SQL vs. NoSQL / JSON Stores
- Several comments revisit the long-running “relational vs. hierarchical/JSON” debate:
- Pro-SQL voices cite relational algebra, flexibility of querying, and historical cycles (network/XML/JSON DBs repeatedly losing ground).
- Defenders of MongoDB/Cassandra note they solve real problems, have strong commercial traction, and are appropriate when schemas are uncontrolled or application-defined.
- There is pushback against using company revenue as proof of technical merit; success is seen as weak evidence of architectural soundness.
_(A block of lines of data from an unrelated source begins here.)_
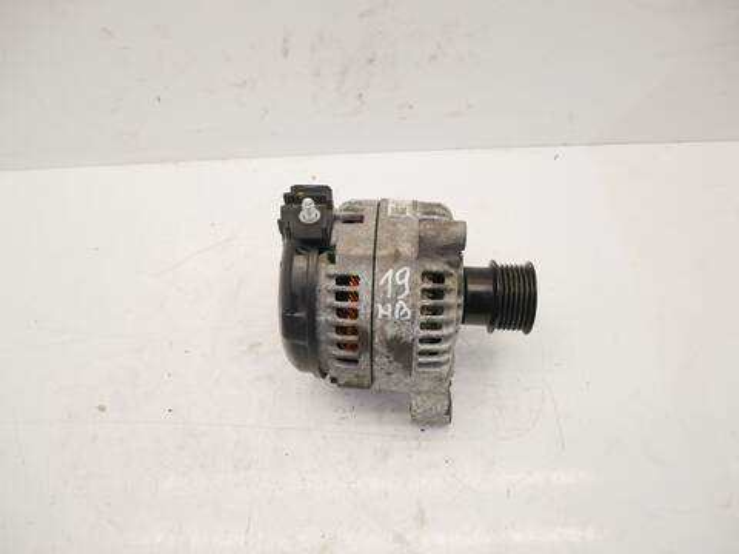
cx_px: 370
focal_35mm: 26
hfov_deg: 67.3
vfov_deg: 53.1
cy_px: 277
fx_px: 555
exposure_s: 1/60
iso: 250
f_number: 3.5
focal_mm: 13
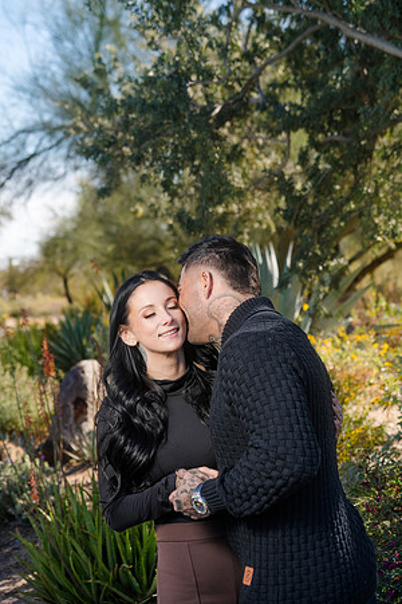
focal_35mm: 72
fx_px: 1206
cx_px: 201
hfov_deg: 18.9
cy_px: 302
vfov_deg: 28.1
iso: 100
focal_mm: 72
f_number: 5.6
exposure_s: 1/250
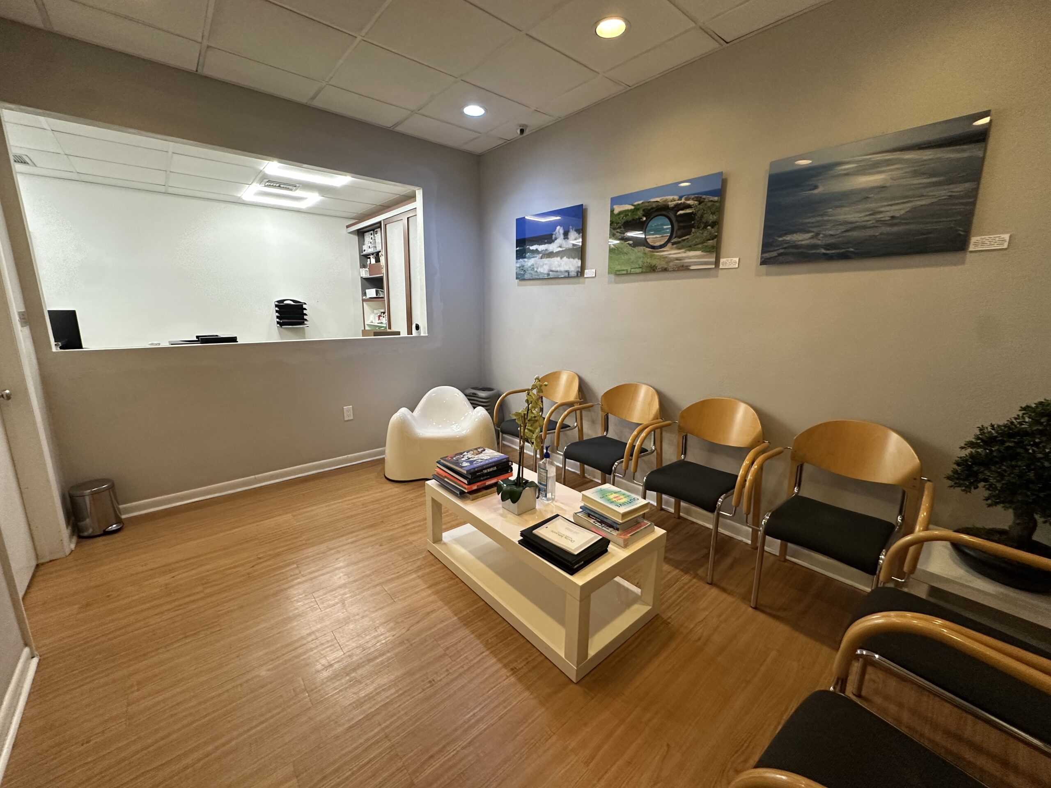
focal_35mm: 14
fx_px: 425
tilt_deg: -11.9
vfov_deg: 85.7
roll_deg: -0.3
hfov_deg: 102.1
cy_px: 394
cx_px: 526
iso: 250
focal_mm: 2.22
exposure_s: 1/60
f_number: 2.2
Distributed Stacks, Spark, and Scala
- Multiple practitioners report being forced onto Spark/Scala “big data” stacks for sub-GB feeds, describing them as slow to develop, operationally heavy, and unnecessary for most jobs.
- Others reply that:
- Centralized clusters solve governance/productionization problems (no copying sensitive data to laptops).
- Single-node Spark is possible, and you may someday need to scale without rewriting.
- Opinions on Scala are polarized: some see it as powerful and innovative; others report painful experiences with tooling, compilation speed, and “personal dialects.”
Statistics, Benchmarks, and Geometric Mean
- A side thread debates geometric vs arithmetic mean for timing benchmarks.
- Pro-geo-mean arguments: symmetric treatment of speedups/slowdowns, appropriate for multiplicative effects.
- Critics show concrete examples where geometric mean understates real wall-clock impact, arguing it only fits compounding scenarios (e.g., price changes), not sequential tasks.
Hype, Incentives, and the “Lost Decade” Question
- Several comments frame the 2010s big‑data wave as driven by:
- Investor and management obsession with “web-scale,” microservices, and modern data stacks.
- Resume-driven architecture and VC-funded ecosystems that lock data into hosted platforms.
- Others argue the distributed push was justified for genuine petabyte‑scale analytics and high-ingest, low-latency workloads (logs, observability, SIEM, etc.), where single-node tools are insufficient.
- A recurring theme: data size alone is a poor proxy; concurrency, latency, ingest, governance, and economics often determine whether distributed architectures are warranted.